By ALEC ETHEREDGE | Managing Editor 

Stepping into my car on the side of Eagle Hollow Drive in Eagle Point, the first thing I did was call my wife. After holding my emotions in check for two hours, I finally lost it and broke down in tears.

I couldn’t believe what I had just seen following a violent tornado through northern Shelby County, including the Eagle Point neighborhood.

Homes were heavily damaged and even flattened, and a clear path of destruction had torn through the neighborhood.

One couple had to be rescued from their home after it collapsed, and while the house’s roof, which was now on the ground, had the word “OK” on it, everyone in the area was heartbroken at what they just witnessed.

Everyone did walk away from the storm with their life, which is a blessing, but the toll was devastating nonetheless, and it spread across the county.

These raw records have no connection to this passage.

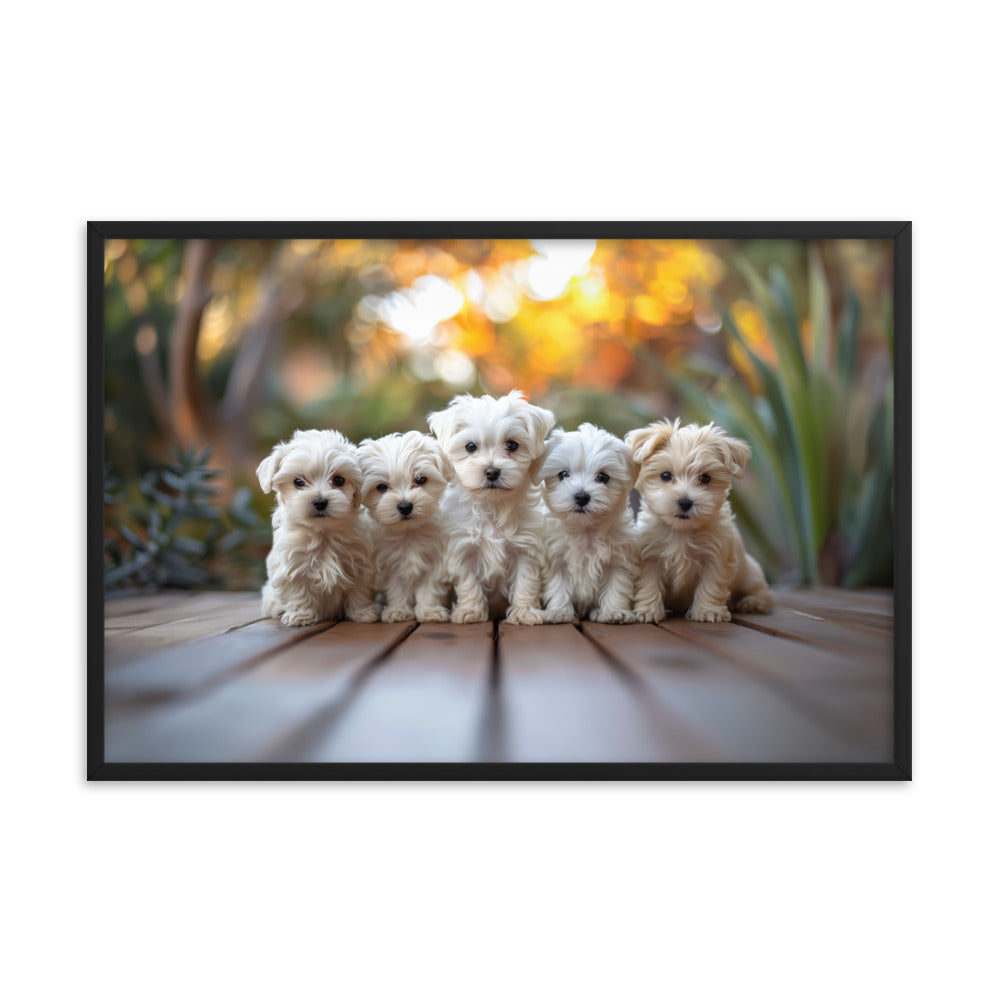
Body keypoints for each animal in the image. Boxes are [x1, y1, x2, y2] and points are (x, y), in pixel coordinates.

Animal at [256, 428, 380, 624]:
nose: (320, 501)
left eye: (339, 480)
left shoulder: (360, 563)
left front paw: (362, 612)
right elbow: (297, 590)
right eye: (298, 482)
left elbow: (359, 591)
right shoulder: (292, 565)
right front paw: (300, 615)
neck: (323, 532)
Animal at [358, 432, 452, 624]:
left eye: (421, 479)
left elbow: (429, 588)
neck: (409, 532)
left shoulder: (434, 562)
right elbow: (397, 589)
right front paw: (398, 611)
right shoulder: (390, 564)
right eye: (381, 487)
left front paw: (429, 611)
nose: (405, 506)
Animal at [428, 386, 560, 620]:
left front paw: (524, 613)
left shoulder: (526, 550)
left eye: (512, 445)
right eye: (470, 446)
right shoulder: (464, 550)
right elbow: (469, 584)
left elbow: (526, 582)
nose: (492, 471)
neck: (493, 506)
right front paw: (470, 612)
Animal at [540, 422, 640, 624]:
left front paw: (614, 611)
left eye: (603, 477)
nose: (581, 496)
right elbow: (558, 585)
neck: (585, 529)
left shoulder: (618, 559)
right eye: (563, 474)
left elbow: (617, 585)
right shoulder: (556, 559)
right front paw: (558, 611)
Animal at [624, 422, 772, 624]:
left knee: (763, 594)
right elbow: (648, 584)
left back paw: (751, 602)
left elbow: (711, 584)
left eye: (705, 478)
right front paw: (647, 610)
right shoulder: (650, 557)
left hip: (751, 574)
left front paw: (708, 611)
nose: (685, 502)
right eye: (665, 475)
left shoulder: (716, 557)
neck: (682, 531)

With two, long-track and violent tornadoes barreling through the northern and southern portions of Shelby County, communities like Helena, Pelham, Indian Springs Village, Oak Mountain, Greystone, Calera, Columbiana and Wilsonville are all dealing with a horrifying aftermath.

After walking through much of the destruction in the north part of the county, I looked down at my ruined shoes and khaki dress pants and remember thinking how lucky I was to have both as I looked at pieces of homes, clothes and belongings scattered across the area that people had lost due to the tragic storms.

In what one neighbor said took five seconds, life went from normal to recovering from a violent tornado that left many without a home.

As people shoveled debris, sawed trees to move them out of the road and off of cars, driveways and homes, and packed what they could before finding a place to stay, emotions were high.

But neighbors rejoiced that no life was lost, and throughout the county, residents and first responders were quick to offer help.

People in each community that was hit rapidly started walking their neighborhoods to lend a hand to those in need, while first responders promptly made their way to houses for any rescue efforts and to make sure everyone was accounted for.

The entire event really puts life into perspective.

Following the phone call from my wife, I immediately drove to my parents’ house off of Dunnavant Valley Road, and on my way saw where the tornado continued over the mountain through Greystone Farms and across the highway—a mile from where my parents live.

I immediately gave them a big hug and told them how fortunate we all were, then did the same with my wife and even let my puppy lick me as much as she wanted to.

Many of us still had our homes and were actually OK after the storms, but others are at a complete loss right now and have a long road ahead.

For those of us who were spared, be grateful and take this as an example of what can be ripped away from you at any given time.

And for those who are recovering, we have you in our thoughts and prayers and know Shelby County is ready to step up and help you get back to your normal life.